* Work order
Extract the line that contains "#2 truck cab [160, 198, 461, 478]" and every line after it to the end of the records below, exactly as written and nothing else.

===== Material supplied =====

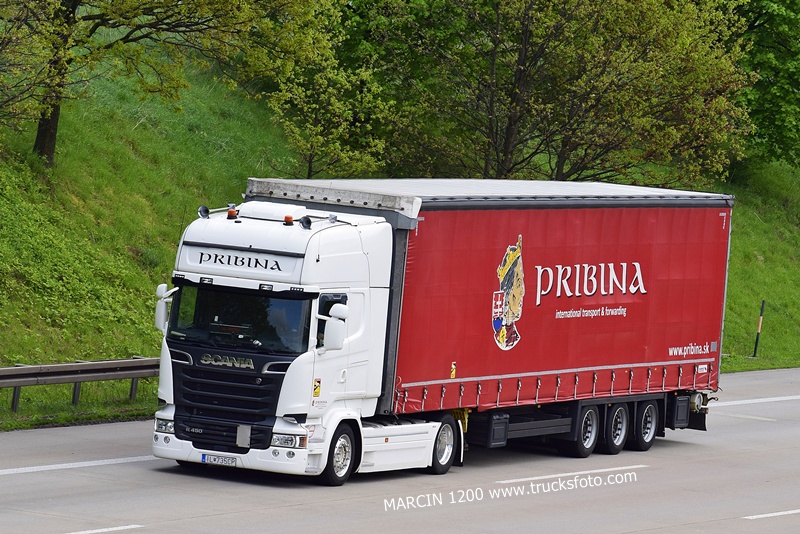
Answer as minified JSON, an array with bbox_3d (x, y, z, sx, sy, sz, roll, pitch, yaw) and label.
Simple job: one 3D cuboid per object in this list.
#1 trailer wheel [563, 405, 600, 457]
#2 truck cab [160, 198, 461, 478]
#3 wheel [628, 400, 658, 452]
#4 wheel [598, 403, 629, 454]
[{"bbox_3d":[2.831,2.525,64.162,0.370,0.930,0.940,6,2,23],"label":"trailer wheel"},{"bbox_3d":[-1.152,0.968,57.110,2.620,3.800,5.540,6,2,23],"label":"truck cab"},{"bbox_3d":[3.903,2.528,66.614,0.370,0.930,0.940,6,2,23],"label":"wheel"},{"bbox_3d":[3.367,2.526,65.388,0.370,0.930,0.940,6,2,23],"label":"wheel"}]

=====

* Response to this task
#2 truck cab [160, 198, 461, 478]
#3 wheel [628, 400, 658, 452]
#4 wheel [598, 403, 629, 454]
[{"bbox_3d":[2.831,2.525,64.162,0.370,0.930,0.940,6,2,23],"label":"trailer wheel"},{"bbox_3d":[-1.152,0.968,57.110,2.620,3.800,5.540,6,2,23],"label":"truck cab"},{"bbox_3d":[3.903,2.528,66.614,0.370,0.930,0.940,6,2,23],"label":"wheel"},{"bbox_3d":[3.367,2.526,65.388,0.370,0.930,0.940,6,2,23],"label":"wheel"}]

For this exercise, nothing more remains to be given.